**Entries shown:**
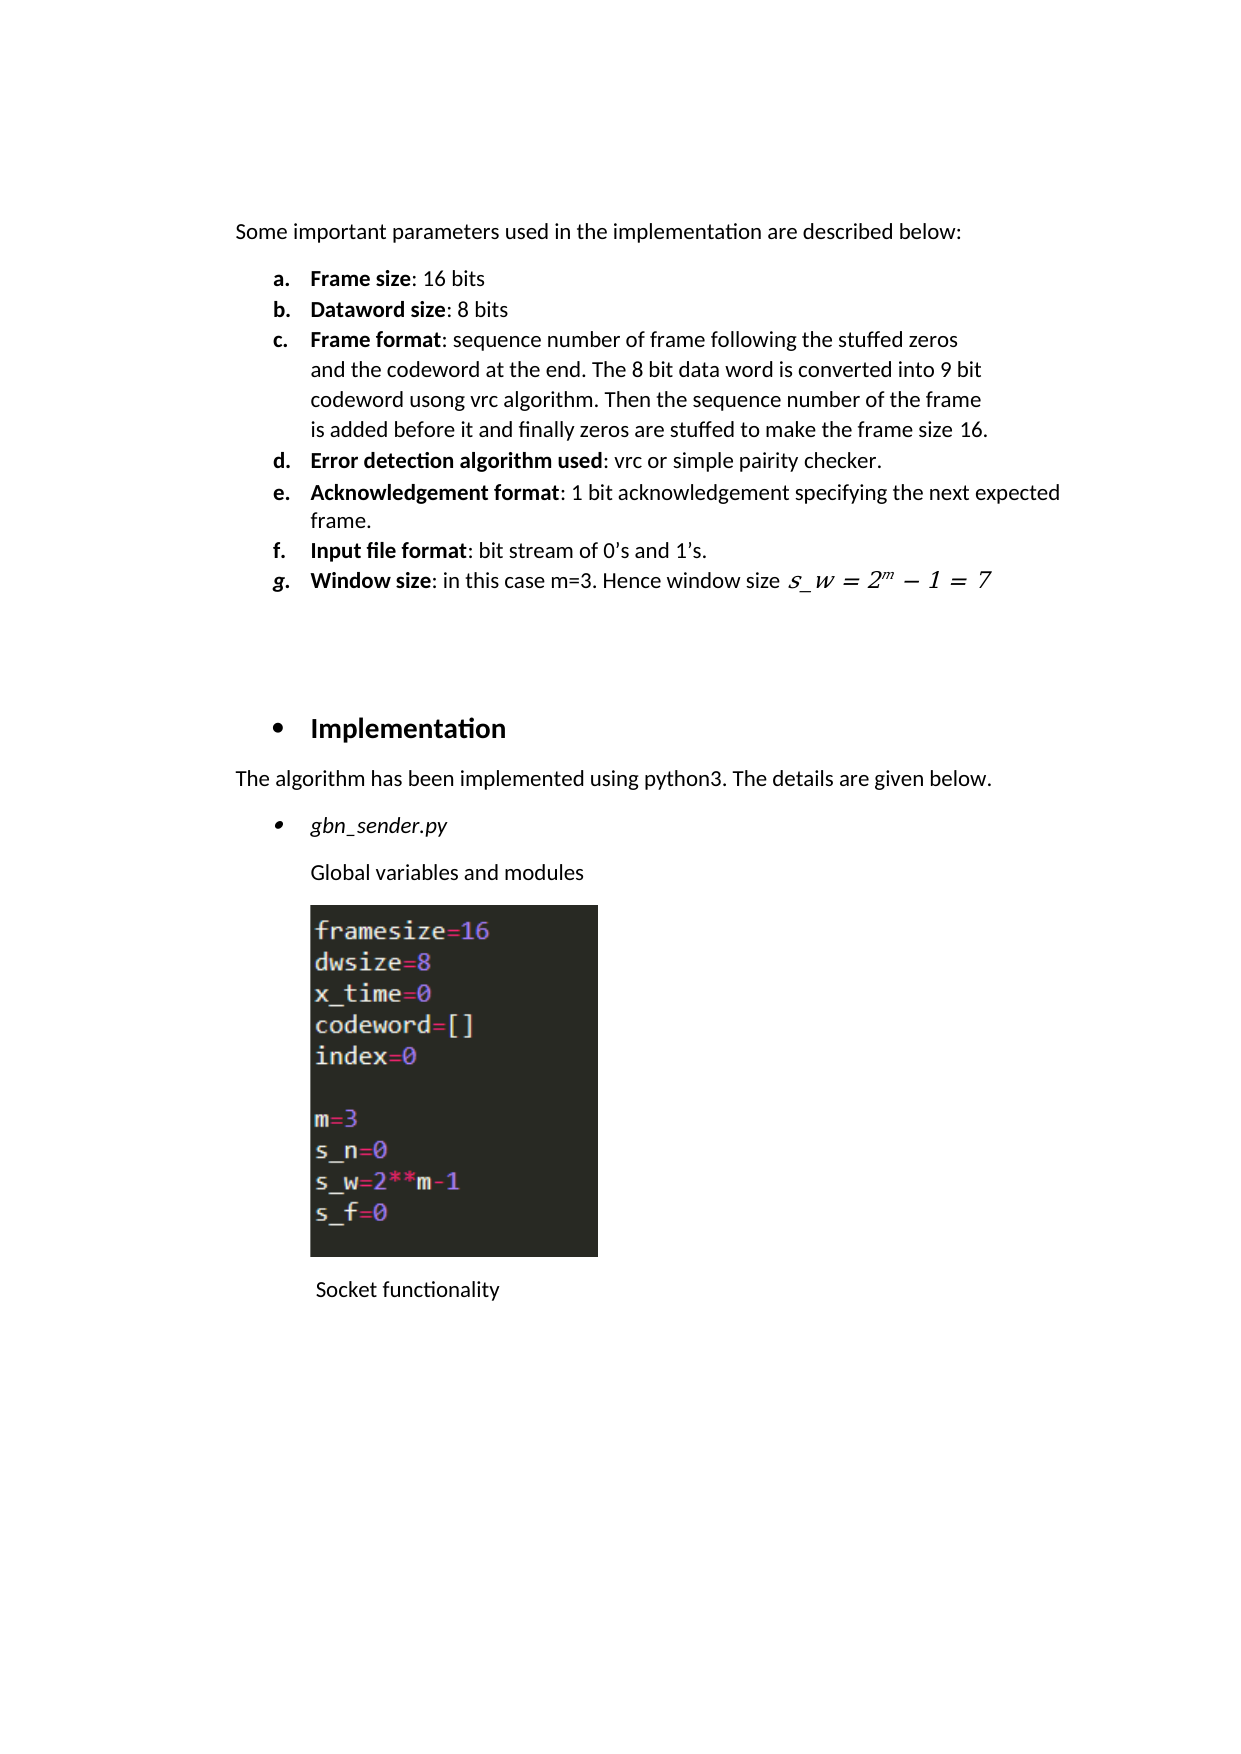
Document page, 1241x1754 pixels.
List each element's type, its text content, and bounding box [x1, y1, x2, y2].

list Window size: in this case m=3. Hence window size 𝑠_𝑤 = 2𝑚 − 1 = 7 [273, 566, 1090, 595]
list Acknowledgement format: 1 bit acknowledgement specifying the next expected frame. [273, 478, 1090, 534]
list gbn_sender.py [273, 811, 1090, 839]
text Socket functionality [310, 1276, 1090, 1303]
list Frame format: sequence number of frame following the stuffed zeros and the codeword at the end. The 8 bit data word is converted into 9 bit codeword usong vrc algorithm. Then the sequence number of the frame is added before it and finally zeros are stuffed to make the frame size 16. [273, 325, 991, 443]
list Dataword size: 8 bits [273, 295, 1090, 323]
picture [310, 905, 598, 1257]
list Error detection algorithm used: vrc or simple pairity checker. [273, 446, 1090, 474]
list Frame size: 16 bits [273, 264, 1090, 292]
text Global variables and modules [310, 858, 1090, 886]
subtitle Implementation [273, 710, 1090, 746]
text The algorithm has been implemented using python3. The details are given below. [235, 764, 1090, 792]
text Some important parameters used in the implementation are described below: [235, 217, 1090, 245]
list Input file format: bit stream of 0’s and 1’s. [273, 536, 1090, 564]
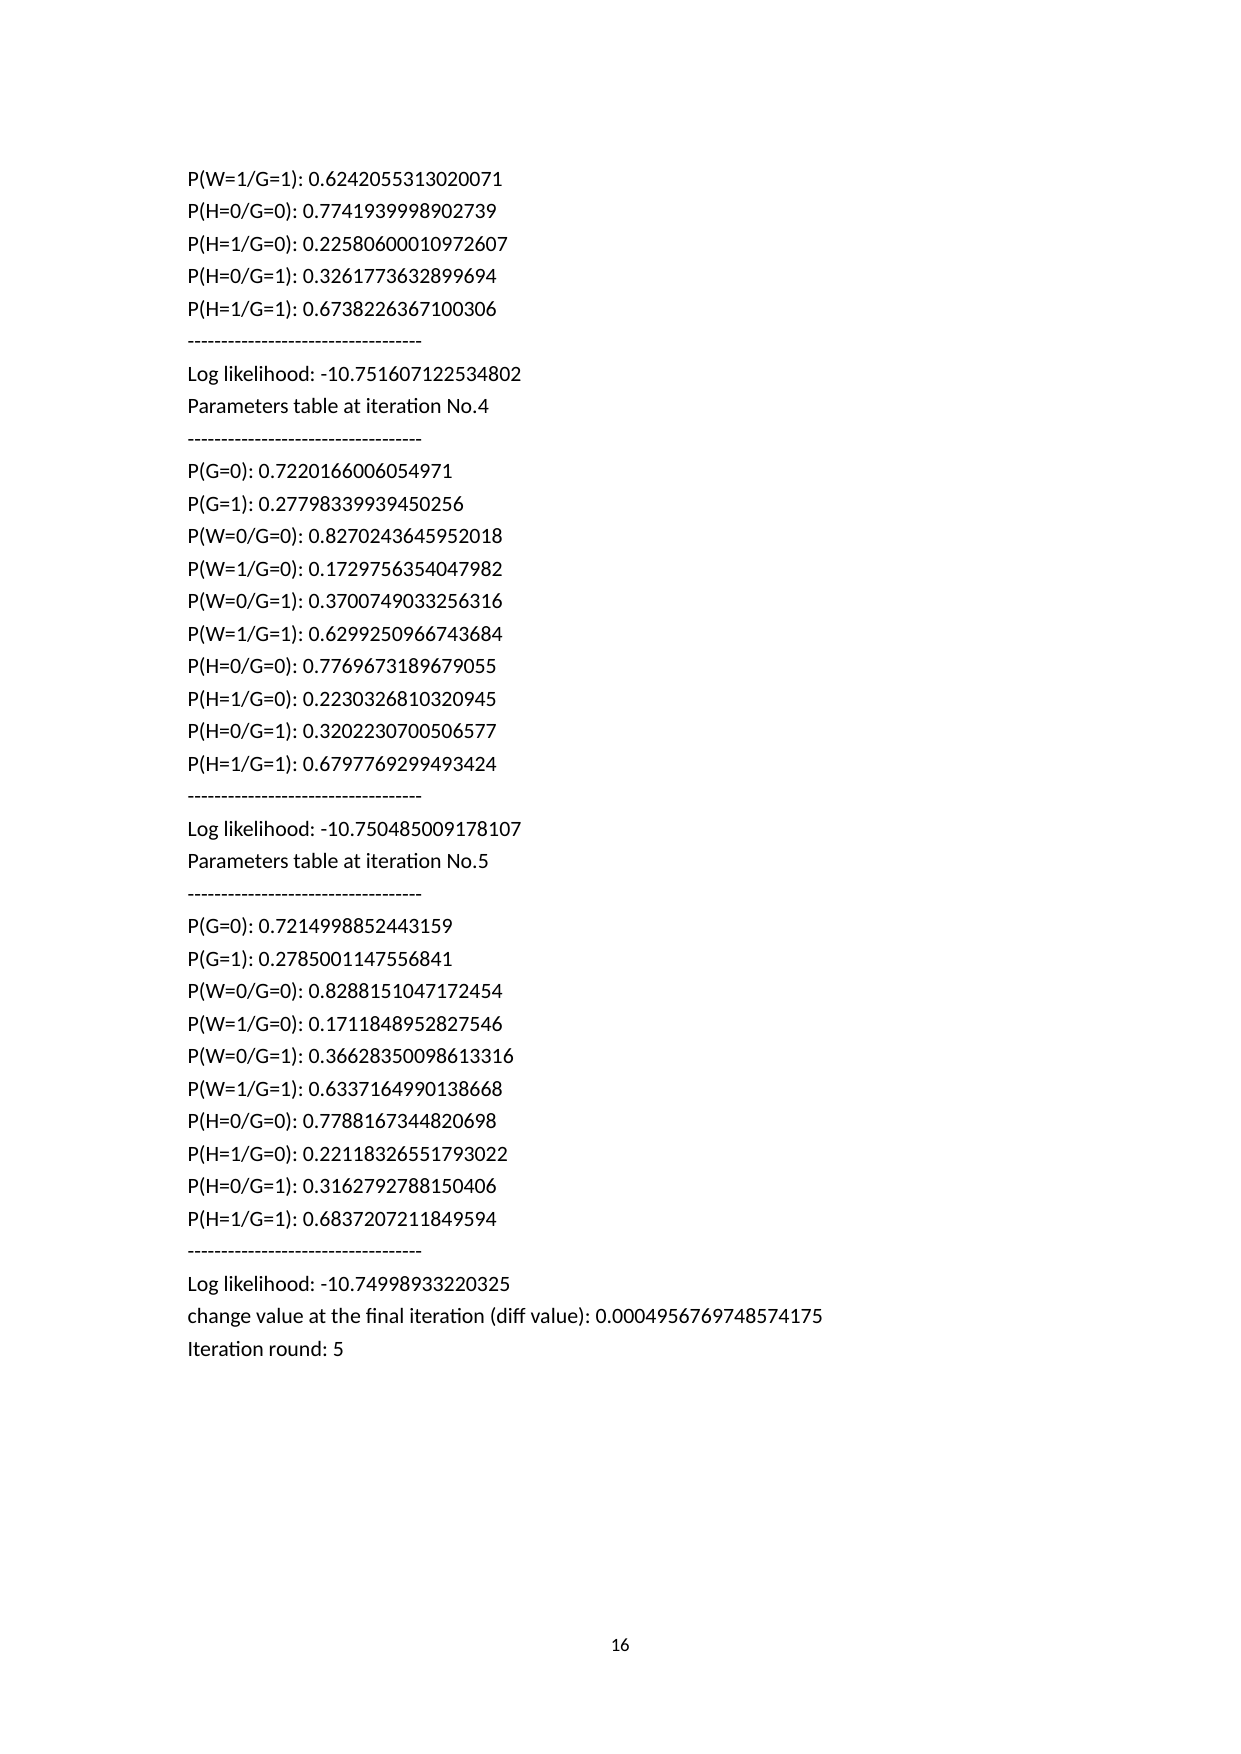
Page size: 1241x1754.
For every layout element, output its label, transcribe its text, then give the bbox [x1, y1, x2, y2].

**To do:** No pictures belong in the answer; copy all other parts of the listing exactly.

**Written solution:**
Document page, 1241x1754 pixels.
List each element's type, its text content, and bounding box [x1, y1, x2, y2].

list Window size: in this case m=3. Hence window size 𝑠_𝑤 = 2𝑚 − 1 = 7 [273, 566, 1090, 595]
list Acknowledgement format: 1 bit acknowledgement specifying the next expected frame. [273, 478, 1090, 534]
list gbn_sender.py [273, 811, 1090, 839]
text Socket functionality [310, 1276, 1090, 1303]
list Frame format: sequence number of frame following the stuffed zeros and the codeword at the end. The 8 bit data word is converted into 9 bit codeword usong vrc algorithm. Then the sequence number of the frame is added before it and finally zeros are stuffed to make the frame size 16. [273, 325, 991, 443]
list Dataword size: 8 bits [273, 295, 1090, 323]
picture [310, 905, 598, 1257]
list Error detection algorithm used: vrc or simple pairity checker. [273, 446, 1090, 474]
list Frame size: 16 bits [273, 264, 1090, 292]
text Global variables and modules [310, 858, 1090, 886]
subtitle Implementation [273, 710, 1090, 746]
text The algorithm has been implemented using python3. The details are given below. [235, 764, 1090, 792]
text Some important parameters used in the implementation are described below: [235, 217, 1090, 245]
list Input file format: bit stream of 0’s and 1’s. [273, 536, 1090, 564]
Page size: 1241x1754.
For every layout element, output its label, transcribe its text, then give the bbox [x1, y1, x2, y2].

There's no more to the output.